Aim: Copy every entry word for word. Skip the pictures.

### Information provided

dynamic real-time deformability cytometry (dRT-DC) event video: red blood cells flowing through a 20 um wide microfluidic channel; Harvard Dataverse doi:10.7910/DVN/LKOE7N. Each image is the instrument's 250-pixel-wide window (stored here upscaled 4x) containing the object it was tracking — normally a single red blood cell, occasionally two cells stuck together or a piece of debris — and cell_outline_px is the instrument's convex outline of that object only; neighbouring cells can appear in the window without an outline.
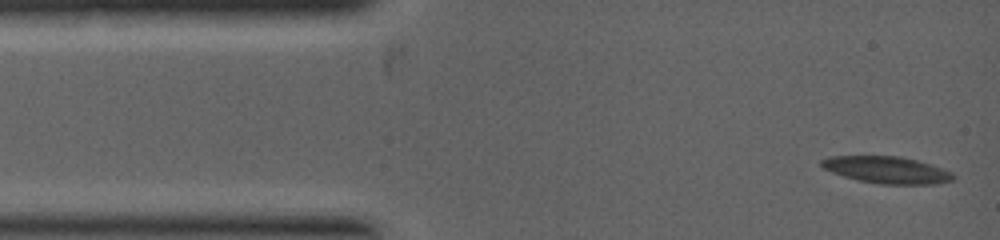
{"species": "common noctule bat (a hibernating species)", "species_latin": "Nyctalus noctula", "temperature_condition": "warm", "stored_images_in_passage": 11, "camera_frame_rate_fps": 5000, "um_per_image_px": 0.085, "animal": {"sex": "female", "body_mass_g": 19.0, "forearm_length_mm": 53.3}, "frame": {"image": 1, "passage_image": 1, "time_ms": 0.0, "image_size_px": [1000, 240], "cell_outline_px": [[956, 176], [952, 180], [936, 184], [880, 184], [856, 180], [832, 172], [824, 168], [820, 164], [820, 160], [828, 156], [900, 156], [932, 164], [952, 172]], "centroid_in_image_um": [75.39, 14.44], "position_along_channel_um": 9.6, "area_um2": 20.75}}
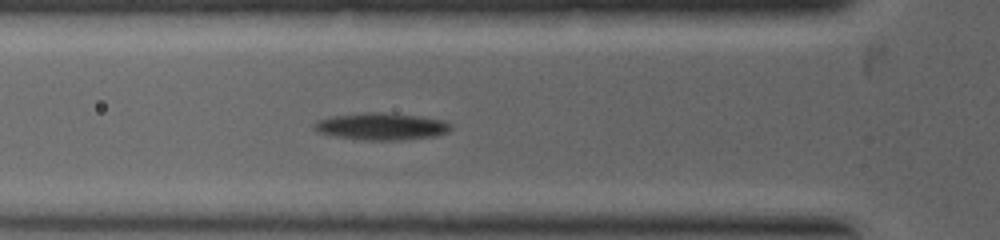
{"frame": {"image": 2, "passage_image": 7, "time_ms": 2.2, "image_size_px": [1000, 240], "cell_outline_px": [[452, 128], [448, 132], [436, 136], [400, 140], [368, 140], [336, 136], [316, 132], [312, 128], [312, 124], [316, 120], [328, 116], [364, 112], [384, 112], [420, 116], [448, 120], [452, 124]], "centroid_in_image_um": [32.42, 10.73], "position_along_channel_um": 93.4, "area_um2": 22.02}}
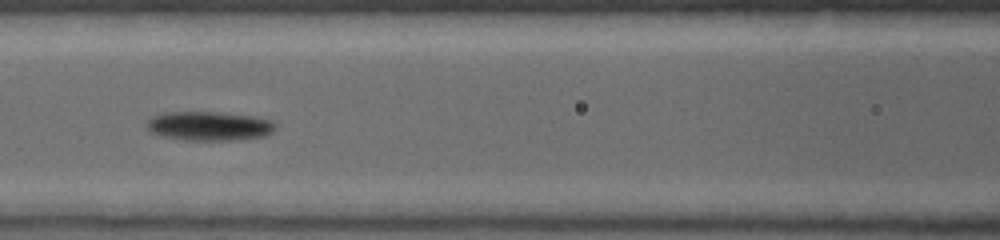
{"frame": {"image": 3, "passage_image": 10, "time_ms": 3.0, "image_size_px": [1000, 240], "cell_outline_px": [[276, 128], [272, 132], [264, 136], [228, 140], [188, 140], [164, 136], [148, 132], [148, 120], [152, 116], [164, 112], [216, 112], [256, 116], [272, 120], [276, 124]], "centroid_in_image_um": [17.8, 10.7], "position_along_channel_um": 148.8, "area_um2": 21.79}}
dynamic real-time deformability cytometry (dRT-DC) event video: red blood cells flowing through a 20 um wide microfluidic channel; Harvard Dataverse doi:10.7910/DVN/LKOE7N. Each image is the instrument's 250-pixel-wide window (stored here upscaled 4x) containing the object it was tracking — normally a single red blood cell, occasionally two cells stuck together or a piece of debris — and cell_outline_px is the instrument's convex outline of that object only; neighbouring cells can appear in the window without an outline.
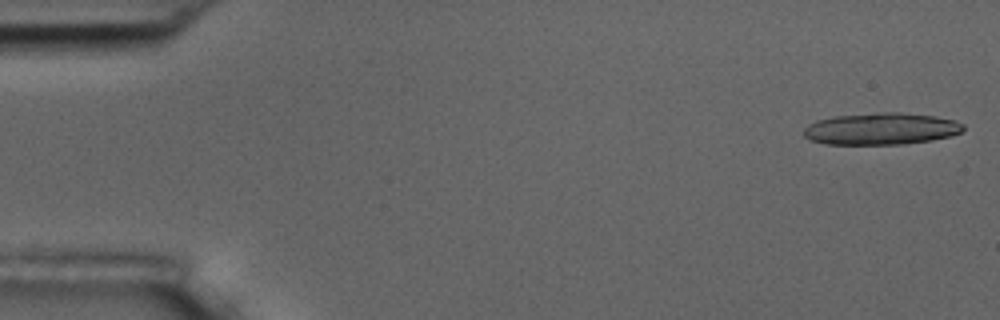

######

Answer in full:
dynamic real-time deformability cytometry (dRT-DC) event video: red blood cells flowing through a 20 um wide microfluidic channel; Harvard Dataverse doi:10.7910/DVN/LKOE7N. Each image is the instrument's 250-pixel-wide window (stored here upscaled 4x) containing the object it was tracking — normally a single red blood cell, occasionally two cells stuck together or a piece of debris — and cell_outline_px is the instrument's convex outline of that object only; neighbouring cells can appear in the window without an outline.
{"species": "common noctule bat (a hibernating species)", "species_latin": "Nyctalus noctula", "temperature_condition": "warm", "stored_images_in_passage": 11, "camera_frame_rate_fps": 5000, "um_per_image_px": 0.085, "animal": {"sex": "female", "body_mass_g": 19.0, "forearm_length_mm": 53.3}, "frame": {"image": 1, "passage_image": 1, "time_ms": 0.0, "image_size_px": [1000, 240], "cell_outline_px": [[956, 176], [952, 180], [936, 184], [880, 184], [856, 180], [832, 172], [824, 168], [820, 164], [820, 160], [828, 156], [900, 156], [932, 164], [952, 172]], "centroid_in_image_um": [75.39, 14.44], "position_along_channel_um": 9.6, "area_um2": 20.75}}
{"frame": {"image": 2, "passage_image": 7, "time_ms": 2.2, "image_size_px": [1000, 240], "cell_outline_px": [[452, 128], [448, 132], [436, 136], [400, 140], [368, 140], [336, 136], [316, 132], [312, 128], [312, 124], [316, 120], [328, 116], [364, 112], [384, 112], [420, 116], [448, 120], [452, 124]], "centroid_in_image_um": [32.42, 10.73], "position_along_channel_um": 93.4, "area_um2": 22.02}}
{"frame": {"image": 3, "passage_image": 10, "time_ms": 3.0, "image_size_px": [1000, 240], "cell_outline_px": [[276, 128], [272, 132], [264, 136], [228, 140], [188, 140], [164, 136], [148, 132], [148, 120], [152, 116], [164, 112], [216, 112], [256, 116], [272, 120], [276, 124]], "centroid_in_image_um": [17.8, 10.7], "position_along_channel_um": 148.8, "area_um2": 21.79}}
dynamic real-time deformability cytometry (dRT-DC) event video: red blood cells flowing through a 20 um wide microfluidic channel; Harvard Dataverse doi:10.7910/DVN/LKOE7N. Each image is the instrument's 250-pixel-wide window (stored here upscaled 4x) containing the object it was tracking — normally a single red blood cell, occasionally two cells stuck together or a piece of debris — and cell_outline_px is the instrument's convex outline of that object only; neighbouring cells can appear in the window without an outline.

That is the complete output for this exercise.